In each run of the operating model, a random Dirichlet vector was drawn with parameter vector equal to [lower = 19, middle = 61, upper = 20], which results in an expectation roughly equal to the average contribution in 2015 and 2016. The use of a Dirichlet distribution with these parameters generated a modest amount of variability around the expected substock composition.

### Chinook salmon run timing
#### Aggregate timing

\noindent
Run timing information for the aggregate Chinook salmon stock was available from the Bethel Test Fishery [@bue-lipka-2016], which has produced a daily value of catch per effort for each day between June 1 and August 24 for the years 1984 -- 2018. The estimates of location ($D_{50}$) and inverse scale ($h$) of a logistic function shown in Table \@ref(tab:rt-ests-table) were used to quantify the timing with which the simulated aggregate Chinook salmon stock migrates through the lower river.

Written request A: Reproduce the passage of the excerpt on Chinook salmon run timing between "### Chinook salmon" and "the lower river.", inclusive.

Records excerpted from a collection
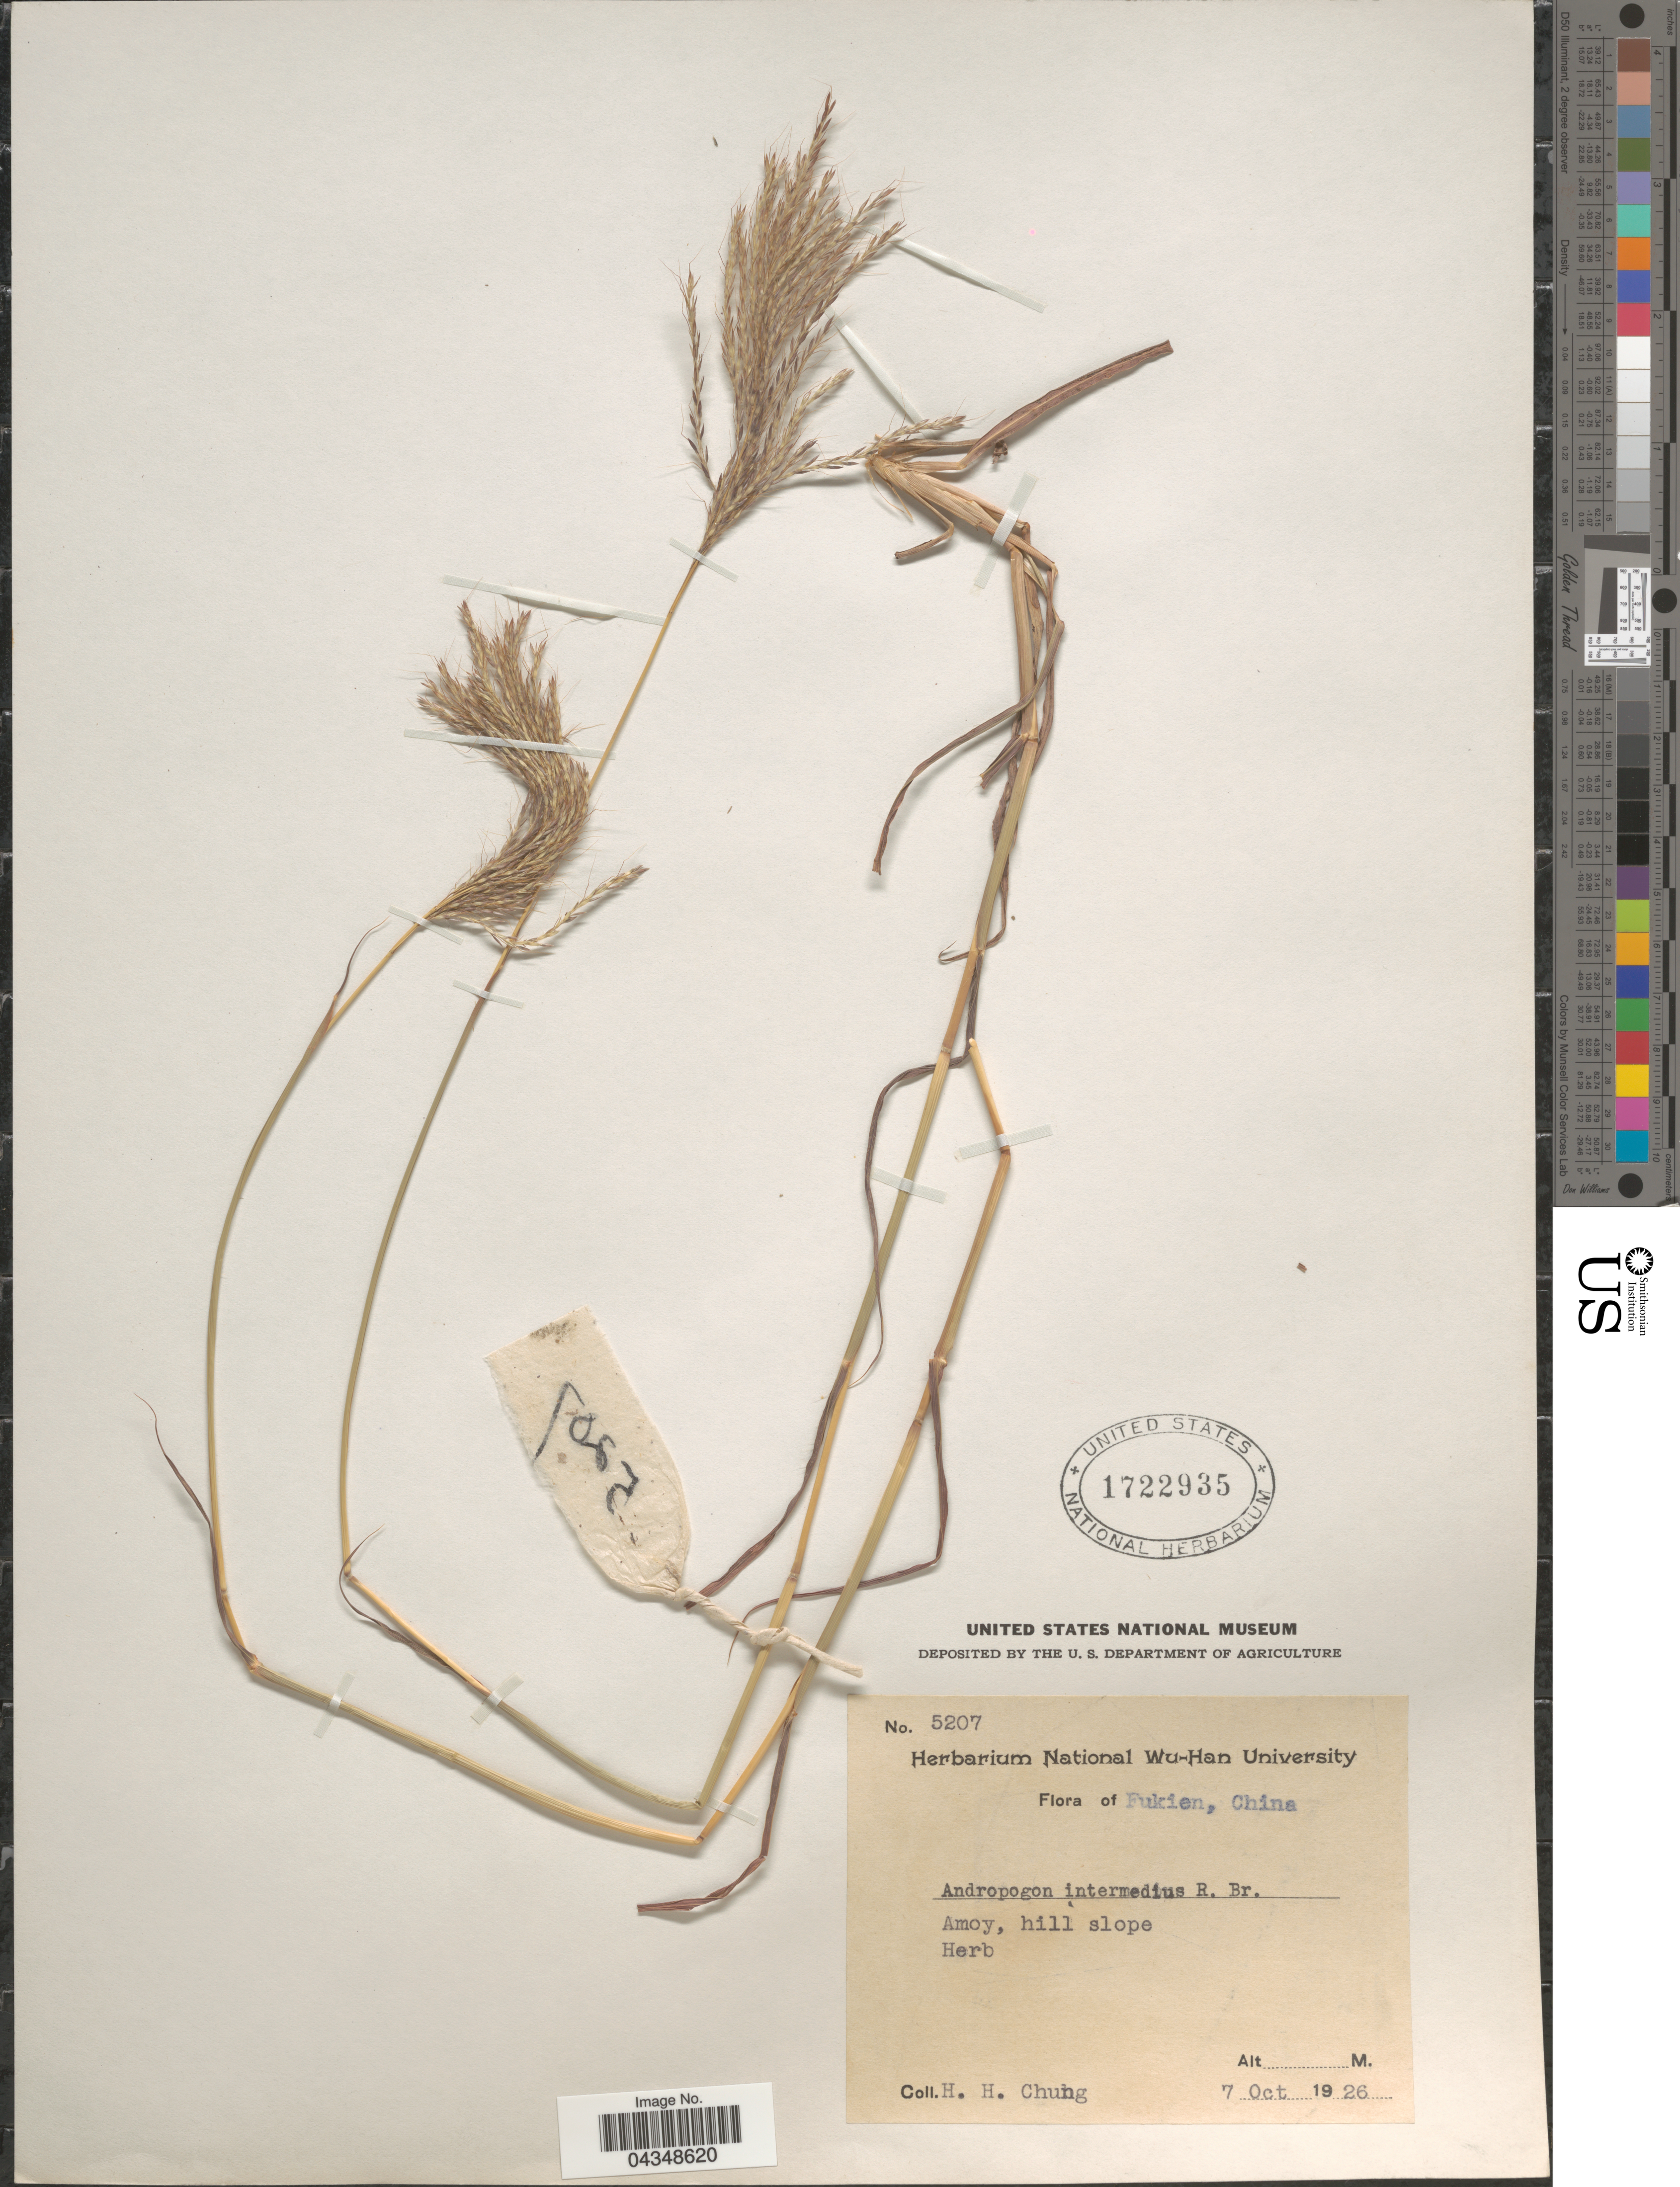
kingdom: Plantae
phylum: Tracheophyta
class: Liliopsida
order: Poales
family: Poaceae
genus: Bothriochloa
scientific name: Bothriochloa bladhii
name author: (Retz.) S.T. Blake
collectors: H. Chung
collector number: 5207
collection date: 1926-10-07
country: China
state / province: Fujian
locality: Fukien. Amoy, hill slope.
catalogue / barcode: US 1722935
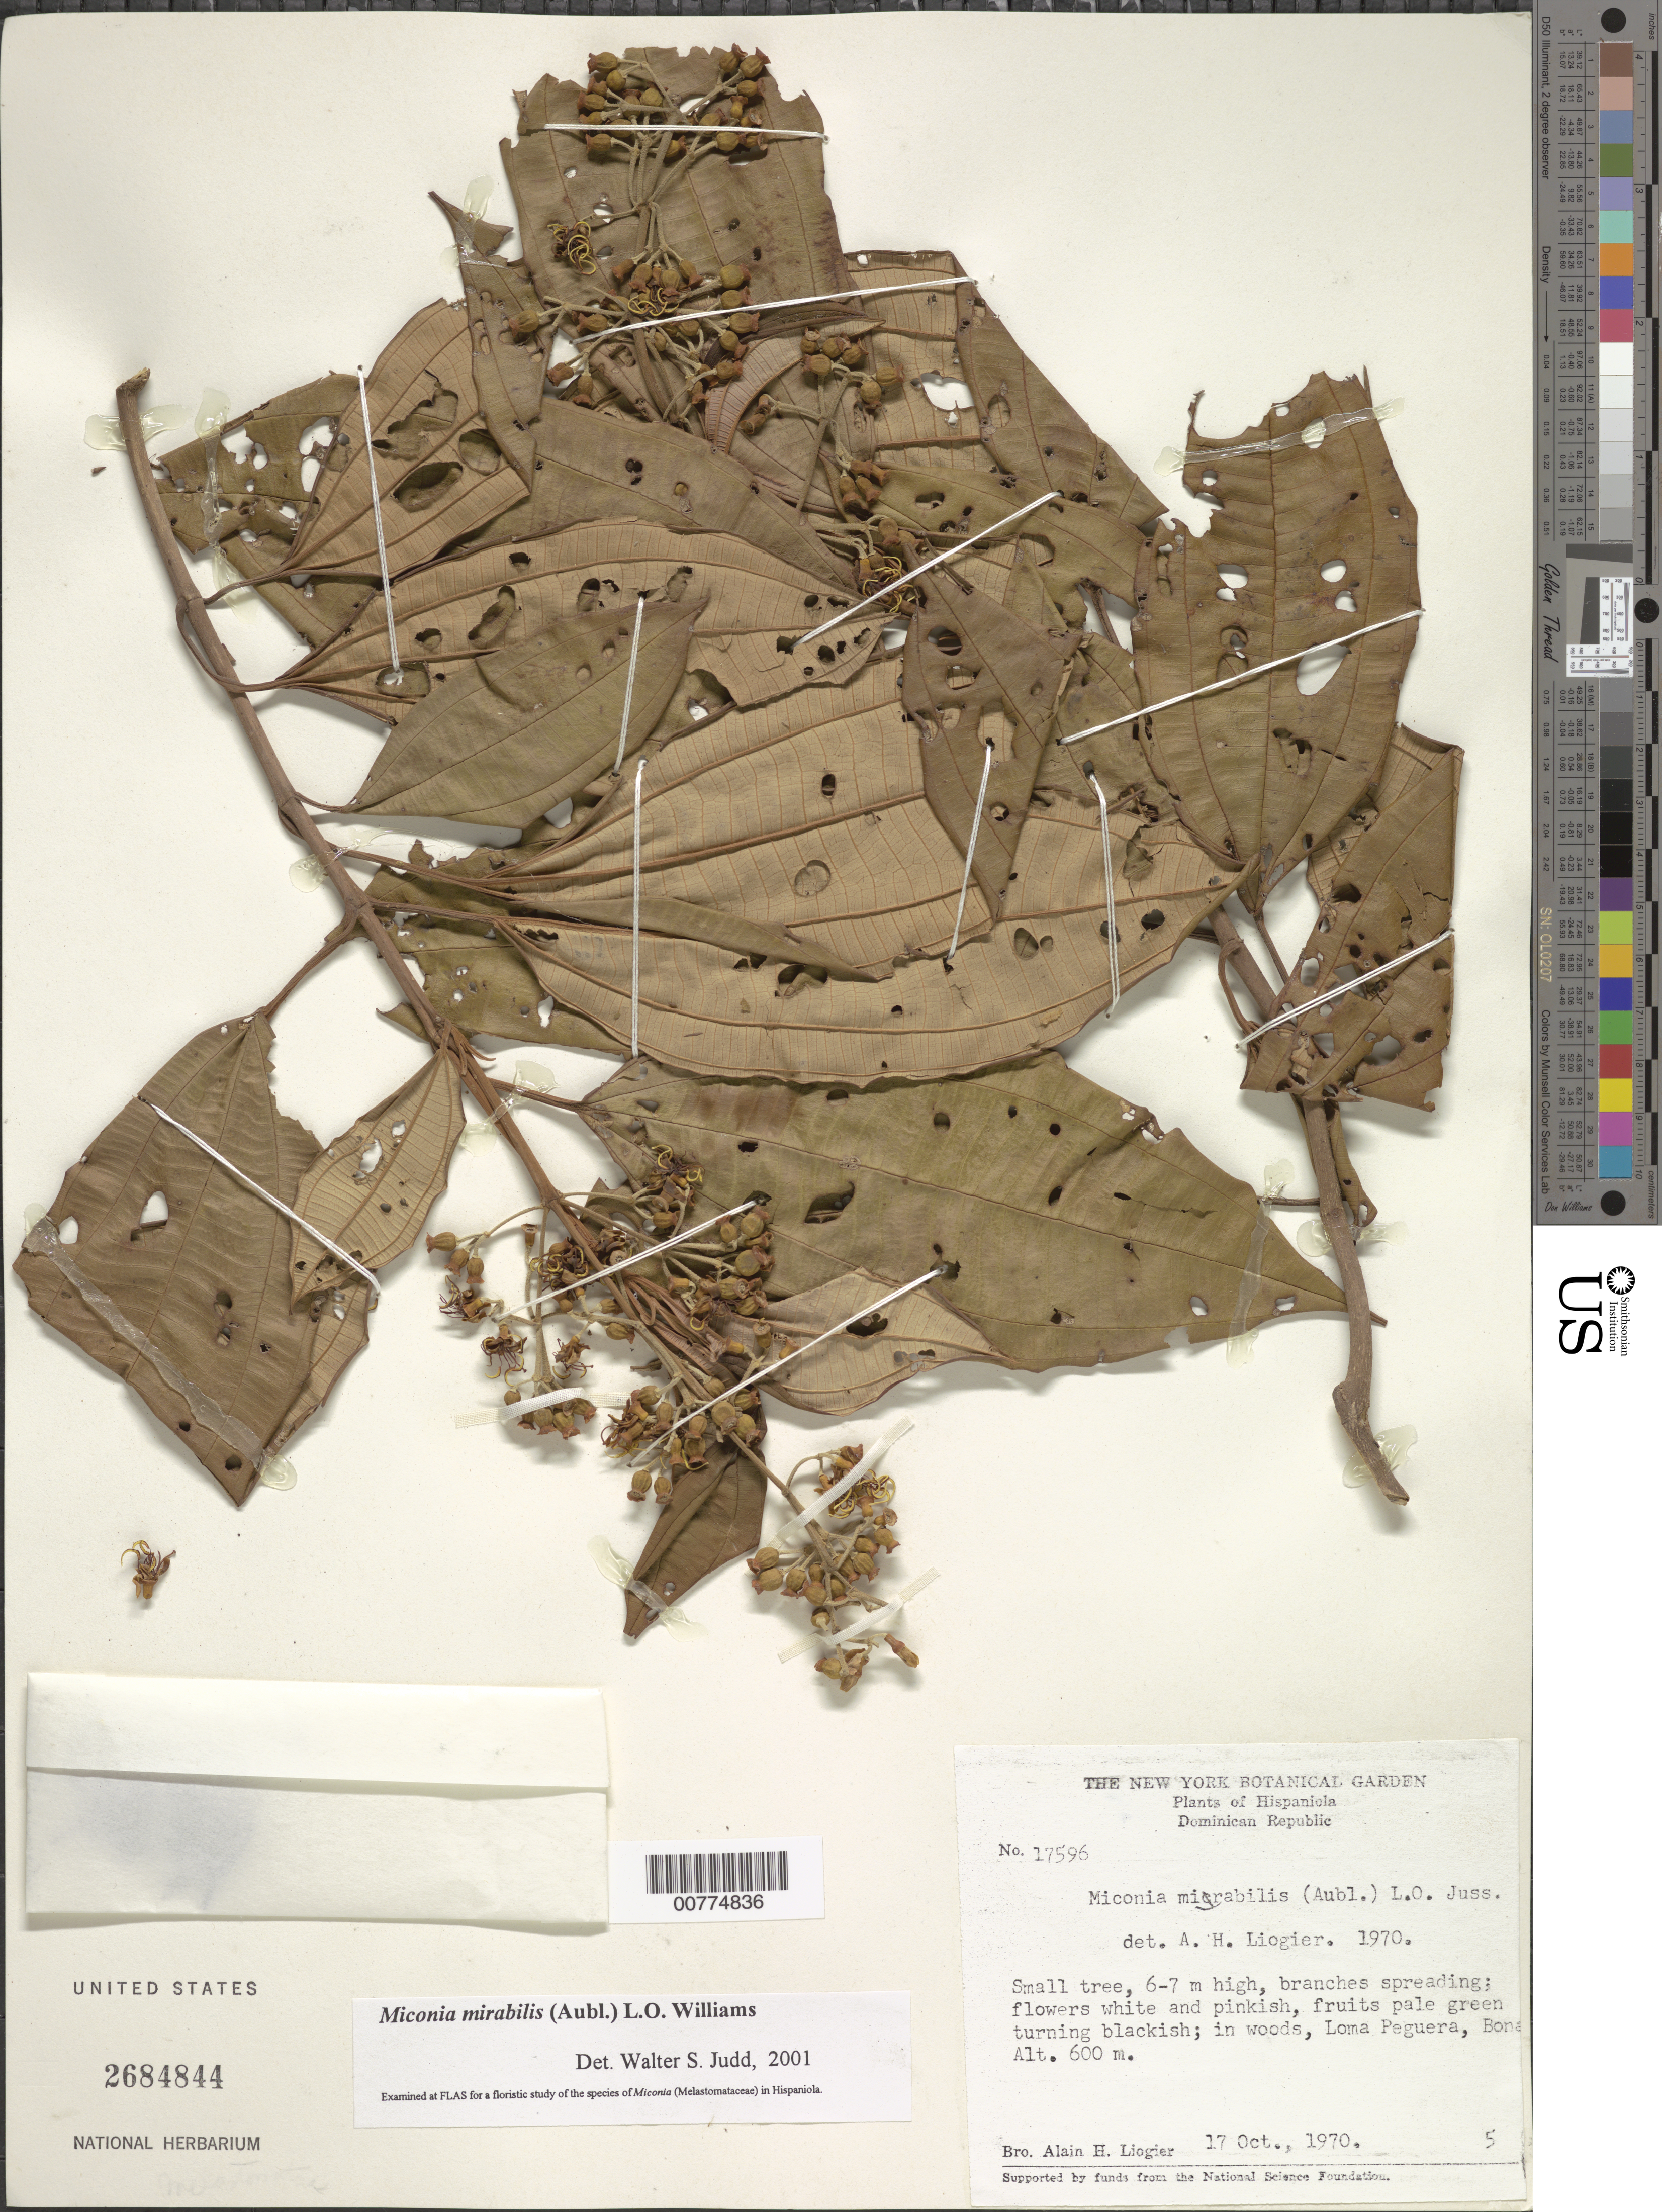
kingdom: Plantae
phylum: Tracheophyta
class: Magnoliopsida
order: Myrtales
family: Melastomataceae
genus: Miconia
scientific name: Miconia mirabilis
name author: (Aubl.) L.O. Williams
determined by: Judd, Walter S.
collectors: A. H. Liogier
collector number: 17596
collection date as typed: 17 Oct 1970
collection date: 1970-10-17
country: Dominican Republic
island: Hispaniola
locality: Bonao, Loma Peguera.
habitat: In woods.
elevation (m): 600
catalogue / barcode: US 2684844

Written request B: In the records, from their start through the line containing "country: China", inclusive, change "collection date" to "date collected" and leave everything else as it is. Return only those lines, without the pictures.

Exercise output A:
### Chinook salmon run timing
#### Aggregate timing

\noindent
Run timing information for the aggregate Chinook salmon stock was available from the Bethel Test Fishery [@bue-lipka-2016], which has produced a daily value of catch per effort for each day between June 1 and August 24 for the years 1984 -- 2018. The estimates of location ($D_{50}$) and inverse scale ($h$) of a logistic function shown in Table \@ref(tab:rt-ests-table) were used to quantify the timing with which the simulated aggregate Chinook salmon stock migrates through the lower river.

Exercise output B:
kingdom: Plantae
phylum: Tracheophyta
class: Liliopsida
order: Poales
family: Poaceae
genus: Bothriochloa
scientific name: Bothriochloa bladhii
name author: (Retz.) S.T. Blake
collectors: H. Chung
collector number: 5207
date collected: 1926-10-07
country: China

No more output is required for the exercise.